Fig. 3: Simulation orientation analysis.

MD simulations showing changes in local grain orientations (LGOs,θ) towards near-equilibrium configurations (~ 25 million simulation timesteps). Left column: Histograms of simulated (black line) and expected seed LGO distributions (gray peaks). Red lines indicate the expected LGOs of particles in each seed. Histogram bin frequencies (arbitrary units) for simulation lattice orientations were averaged after θ reached a constant value. The thickness of the black line represents the standard deviation of frequency for each bin. Gray peaks are expected probability density functions (PDF) for the reference grain (θ = 0°) and rotated grain. PDFs are calculated from single-seeded simulations. Peaks for the reference seed are centered at θ = 0° and peaks for the rotated seed are centered at θ = (a) 3°, (b) 9°, (c) 10°, and (d) 15°, respectively. Middle column: Spatially binned simulation frames at 25 million timesteps for each set of seeds. Here, coarse-grained images are shown, rather than images with atomic level resolution, because they show grain rotation and GB characteristics more clearly.

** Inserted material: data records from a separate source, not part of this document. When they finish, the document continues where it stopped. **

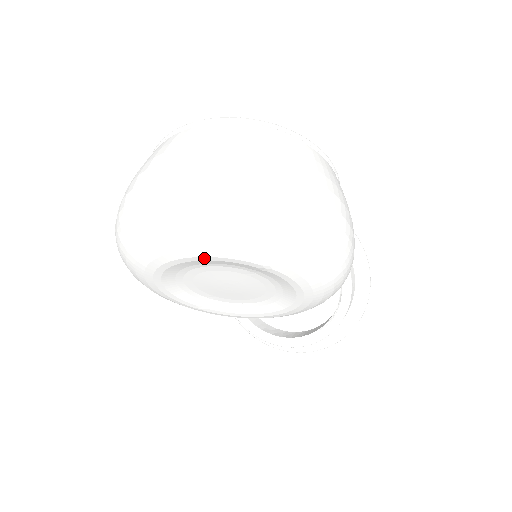
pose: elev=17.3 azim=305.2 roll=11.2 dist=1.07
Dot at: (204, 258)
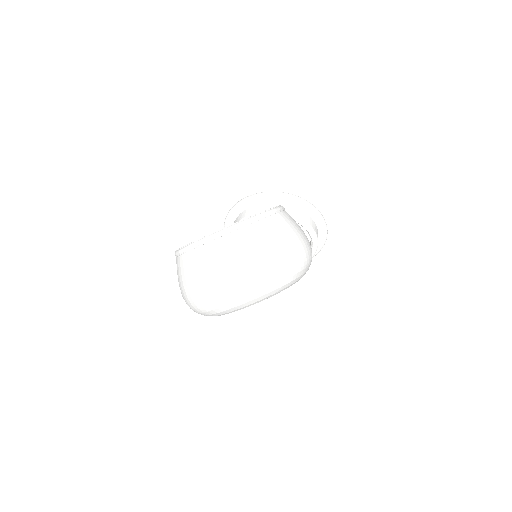
Dot at: occluded
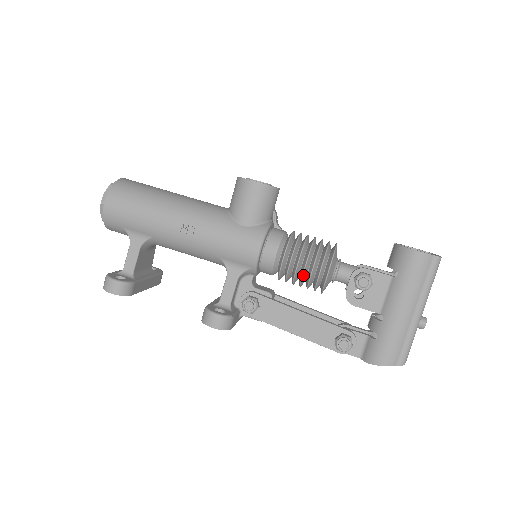
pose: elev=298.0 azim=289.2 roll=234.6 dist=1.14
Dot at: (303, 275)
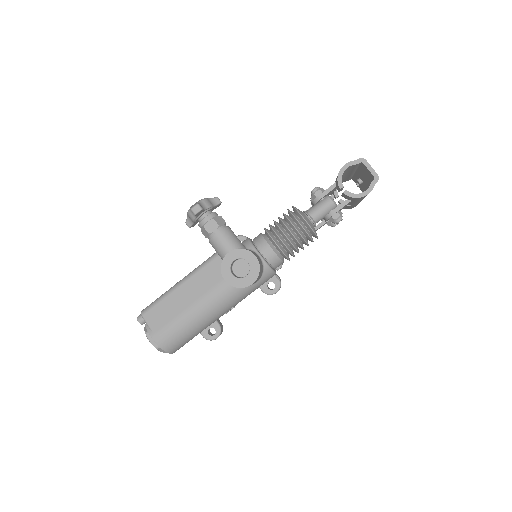
Dot at: occluded
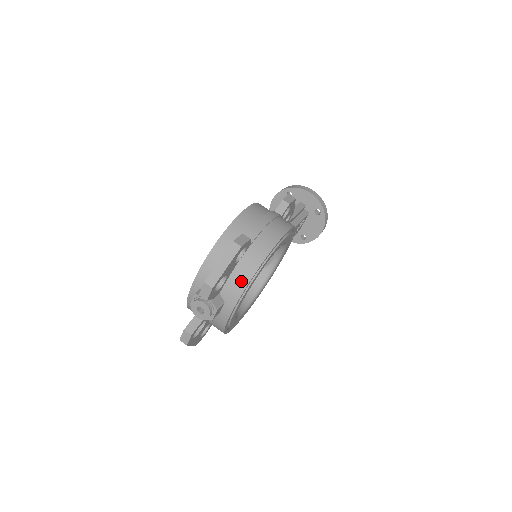
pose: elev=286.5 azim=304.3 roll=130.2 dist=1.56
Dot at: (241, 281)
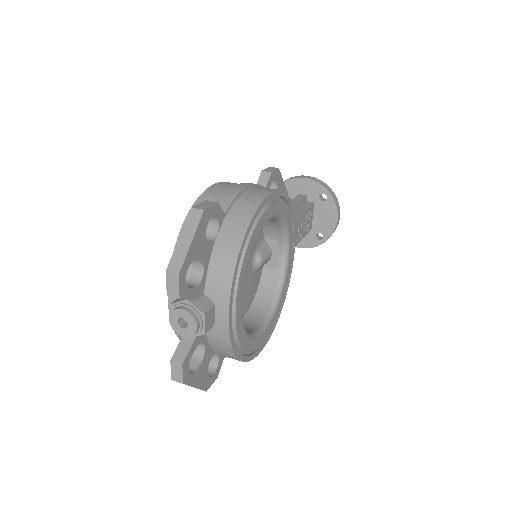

One pixel or cell represents 20 particles on average. All images show the aperiodic {00001} plane of our d-QC simulations. Colorbars for θ are below each histogram (left) and correspond to the orientation in the histogram axes, where yellow-orange corresponds to particles that align with the reference seed (θ = 0°). Bright blue corresponds to particles that align with the rotated seed. Dark regions on the colorbar correspond to angles along the shortest arc between 0° and the rotated seed and white regions on the colorbar indicate angles along the longest arc between 0° and the rotated seed. White regions typically correspond to liquid regions, which are not visible in fully crystallized simulations frames (middle column), but are visible during growth, when liquid is still present in simulation. Right column: Calculated diffraction patterns based on the atomic level resolution simulations used in the middle column. Note the diffraction patterns of a and b are indicative of a single d-QC. On the other hand, the diffraction patterns of c and d suggest the presence of two d-QCs with different orientations.